Manitoba

Severely injured patients waited hours in HSC emergency entrance hallway due to absence of beds inside

Twelve people on stretchers, including a stroke patient with a bleeding brain and a trauma patient transported by helicopter, were lined up in the entrance hallway at Manitoba's largest emergency department on Sunday evening because no beds were available inside, a physician at the hospital said.

Doctor calls zero-bed situation Sunday unprecedented; Shared Health blames unusual patient numbers

A severe shortage of surgery, trauma and medicine beds over the weekend at Health Sciences Centre, pictured in 2020, forced the emergency department to become completely full with patients waiting to be admitted to hospital.

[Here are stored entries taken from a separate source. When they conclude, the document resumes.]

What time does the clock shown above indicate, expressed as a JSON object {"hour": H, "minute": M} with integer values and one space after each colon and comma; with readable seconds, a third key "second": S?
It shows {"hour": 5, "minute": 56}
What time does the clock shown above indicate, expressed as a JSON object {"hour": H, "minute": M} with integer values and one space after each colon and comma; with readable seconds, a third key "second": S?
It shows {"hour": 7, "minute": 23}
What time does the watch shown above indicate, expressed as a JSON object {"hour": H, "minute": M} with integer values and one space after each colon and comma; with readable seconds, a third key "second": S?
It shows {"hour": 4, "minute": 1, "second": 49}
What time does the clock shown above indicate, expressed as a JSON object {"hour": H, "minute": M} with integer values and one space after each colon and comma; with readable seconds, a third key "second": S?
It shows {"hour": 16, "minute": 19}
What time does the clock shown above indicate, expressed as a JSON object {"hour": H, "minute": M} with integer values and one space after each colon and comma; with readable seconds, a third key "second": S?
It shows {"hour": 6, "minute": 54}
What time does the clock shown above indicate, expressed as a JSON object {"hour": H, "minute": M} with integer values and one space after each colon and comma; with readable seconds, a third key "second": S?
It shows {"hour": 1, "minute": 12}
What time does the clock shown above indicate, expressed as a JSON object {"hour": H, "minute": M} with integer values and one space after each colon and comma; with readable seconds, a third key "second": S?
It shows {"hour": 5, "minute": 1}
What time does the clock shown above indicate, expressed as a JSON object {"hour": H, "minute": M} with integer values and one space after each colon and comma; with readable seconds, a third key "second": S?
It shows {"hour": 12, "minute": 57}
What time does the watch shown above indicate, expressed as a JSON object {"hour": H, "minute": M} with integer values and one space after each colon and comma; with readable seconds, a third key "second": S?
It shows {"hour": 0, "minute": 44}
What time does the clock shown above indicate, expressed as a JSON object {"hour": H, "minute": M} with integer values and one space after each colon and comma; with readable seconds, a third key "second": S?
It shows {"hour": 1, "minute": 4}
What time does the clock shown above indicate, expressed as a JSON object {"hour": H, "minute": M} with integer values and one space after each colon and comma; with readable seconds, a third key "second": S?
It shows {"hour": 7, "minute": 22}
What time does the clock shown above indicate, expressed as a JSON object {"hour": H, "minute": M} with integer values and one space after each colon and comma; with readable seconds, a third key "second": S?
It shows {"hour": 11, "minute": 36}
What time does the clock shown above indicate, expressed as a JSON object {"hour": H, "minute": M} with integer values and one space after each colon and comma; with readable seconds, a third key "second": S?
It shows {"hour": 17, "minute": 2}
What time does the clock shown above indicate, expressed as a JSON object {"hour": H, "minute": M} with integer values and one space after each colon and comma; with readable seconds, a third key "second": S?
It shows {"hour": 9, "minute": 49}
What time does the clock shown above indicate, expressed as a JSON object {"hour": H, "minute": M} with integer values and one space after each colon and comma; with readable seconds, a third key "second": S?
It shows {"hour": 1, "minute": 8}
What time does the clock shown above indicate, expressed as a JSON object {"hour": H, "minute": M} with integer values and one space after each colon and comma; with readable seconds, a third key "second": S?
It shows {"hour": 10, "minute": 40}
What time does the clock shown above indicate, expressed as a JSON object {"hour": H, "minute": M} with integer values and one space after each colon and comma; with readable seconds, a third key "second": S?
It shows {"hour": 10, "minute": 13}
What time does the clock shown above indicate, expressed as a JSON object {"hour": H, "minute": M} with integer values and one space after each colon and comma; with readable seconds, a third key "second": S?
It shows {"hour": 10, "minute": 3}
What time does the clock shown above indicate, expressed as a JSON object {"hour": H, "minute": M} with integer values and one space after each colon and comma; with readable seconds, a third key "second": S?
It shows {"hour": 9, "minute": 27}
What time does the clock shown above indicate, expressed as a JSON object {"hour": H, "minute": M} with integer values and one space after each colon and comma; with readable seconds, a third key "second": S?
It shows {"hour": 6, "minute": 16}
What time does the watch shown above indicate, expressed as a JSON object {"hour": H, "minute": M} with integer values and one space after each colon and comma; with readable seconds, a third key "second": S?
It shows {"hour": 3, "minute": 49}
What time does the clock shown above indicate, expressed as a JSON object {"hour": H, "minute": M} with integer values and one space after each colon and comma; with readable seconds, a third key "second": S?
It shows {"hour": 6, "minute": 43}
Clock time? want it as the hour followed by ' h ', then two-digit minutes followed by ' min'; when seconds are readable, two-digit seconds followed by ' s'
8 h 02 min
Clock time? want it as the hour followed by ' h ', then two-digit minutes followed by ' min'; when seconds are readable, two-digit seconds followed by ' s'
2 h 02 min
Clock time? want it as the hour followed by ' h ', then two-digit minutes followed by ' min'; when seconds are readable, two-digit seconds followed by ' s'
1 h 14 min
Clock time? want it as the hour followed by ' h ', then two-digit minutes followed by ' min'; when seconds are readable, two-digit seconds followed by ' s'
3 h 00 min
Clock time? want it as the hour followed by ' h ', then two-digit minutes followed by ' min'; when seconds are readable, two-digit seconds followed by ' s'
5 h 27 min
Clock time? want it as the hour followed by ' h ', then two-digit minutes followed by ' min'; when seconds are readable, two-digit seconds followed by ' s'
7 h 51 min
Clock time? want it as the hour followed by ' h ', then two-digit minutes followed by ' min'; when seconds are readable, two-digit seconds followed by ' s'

That, in turn, prevented new arrivals at emergency from receiving proper care. (Mikaela MacKenzie/The Canadian Press)

Twelve people on stretchers, including a stroke patient with a brain bleed and a trauma patient transported by helicopter, were lined up in the entrance hallway at Manitoba's largest emergency department on Sunday evening because no beds were available inside, a physician at the hospital said.

A shortage of treatment capacity at Health Sciences Centre has forced patients sick enough to require hospital admission to wait as long as 170 hours — more than a week — in the emergency ward for a bed to open up elsewhere in the hospital, the doctor said.

This, in turn, forced even severely injured patients to wait for hours on Sunday evening in the narrow, inclined passageway between HSC emergency's ambulance drop-off zone and the triage desk inside the waiting room.

"There was an elderly lady who had a hemorrhagic stroke with blood in her brain, who waited in the EMS hallway for hours. There was an elderly male who fell and fractured his hip, who waited in the EMS hallway for hours. There was a lady with facial trauma who was brought in by STARS, who waited in the EMS hallway for hours," said the doctor, who CBC News is not naming because the physician fears retribution for speaking out.

"The standard of care that we're able to provide patients is not what I would expect and is approaching a level of danger and this weekend, I think, crossed over into collapse."

There have been many times over the past few months when patients and staff at all three Winnipeg emergency departments — HSC, St. Boniface and Grace — have described hours-long waits for arriving patients to be seen in emergency and days-long waits for patients already lying in emergency beds to be admitted into hospital.

On Sunday evening, there were no beds available for patients to be seen and treated in emergency, said the HSC doctor, who described a severe shortage of nurses available to care for patients elsewhere in the hospital.

"It's partially the lack of medicine beds. It was also a lack of surgery beds and trauma beds. There were patients who've been waiting for beds more than 170 hours," the doctor said.

The doctor said HSC's emergency department needs an emergency deployment of nurses from elsewhere in the hospital system to attend to patients in medicine and surgery beds.

"I understand that the entire system is strained, but at the moment the Health Sciences Centre emergency department has zero capacity to actually treat patients," the doctor said.

Two other doctors confirmed there were no beds at HSC's emergency department on Sunday evening.

Doctors at Grace and St. Boniface said while the patient situation was not as severe at their emergency departments, there remained a shortage of capacity to treat patients.

Manitoba Shared Health confirmed the situation at HSC was the most serious on Sunday. The provincial agency said while HSC "saw significant demand" over the weekend, it blamed the pile-up of patients on an unusual number of extremely ill or injured people seeking medical care.

"The demand from these high-need patients was beyond levels seen in the ED in recent months, with more than one instance of multiple patients arriving simultaneously who required care in a resuscitation room," spokesperson Kevin Engstrom said in a statement. 

"As a result, there were periods of time during the weekend when there were more patients concurrently receiving this level of care than usual."

Engstrom described the overall patient numbers at HSC on Sunday as "not unprecedented" even though the number of serious patients was unusual.

The HSC doctor said they have never seen such a situation.

"Every physician I talked to and every nurse I talked to this weekend believed that it was unprecedented. I would say that it is difficult to argue with an EMS hallway which is full, and I mean physically full," the physician said.

"It is hard to argue with hallway medicine in the emergency department."

Patients waiting for hours in HSC emergency hallway due to lack of beds

2 years ago
Duration 2:12
Twelve people on stretchers, including a stroke patient with a brain bleed and a trauma patient transported by helicopter, were lined up in the entrance hallway at Manitoba's largest emergency department on Sunday evening because no beds were available inside, a physician at the hospital said.

Corrections

  • We initially reported that Manitoba Shared Health said the backlog in the HSC emergency department was caused by an unusual number of people seeking medical care, rather than on a shortage of staff. In fact, Shared Health said the backlog was caused by an unusual number of extremely ill or injured people seeking medical care.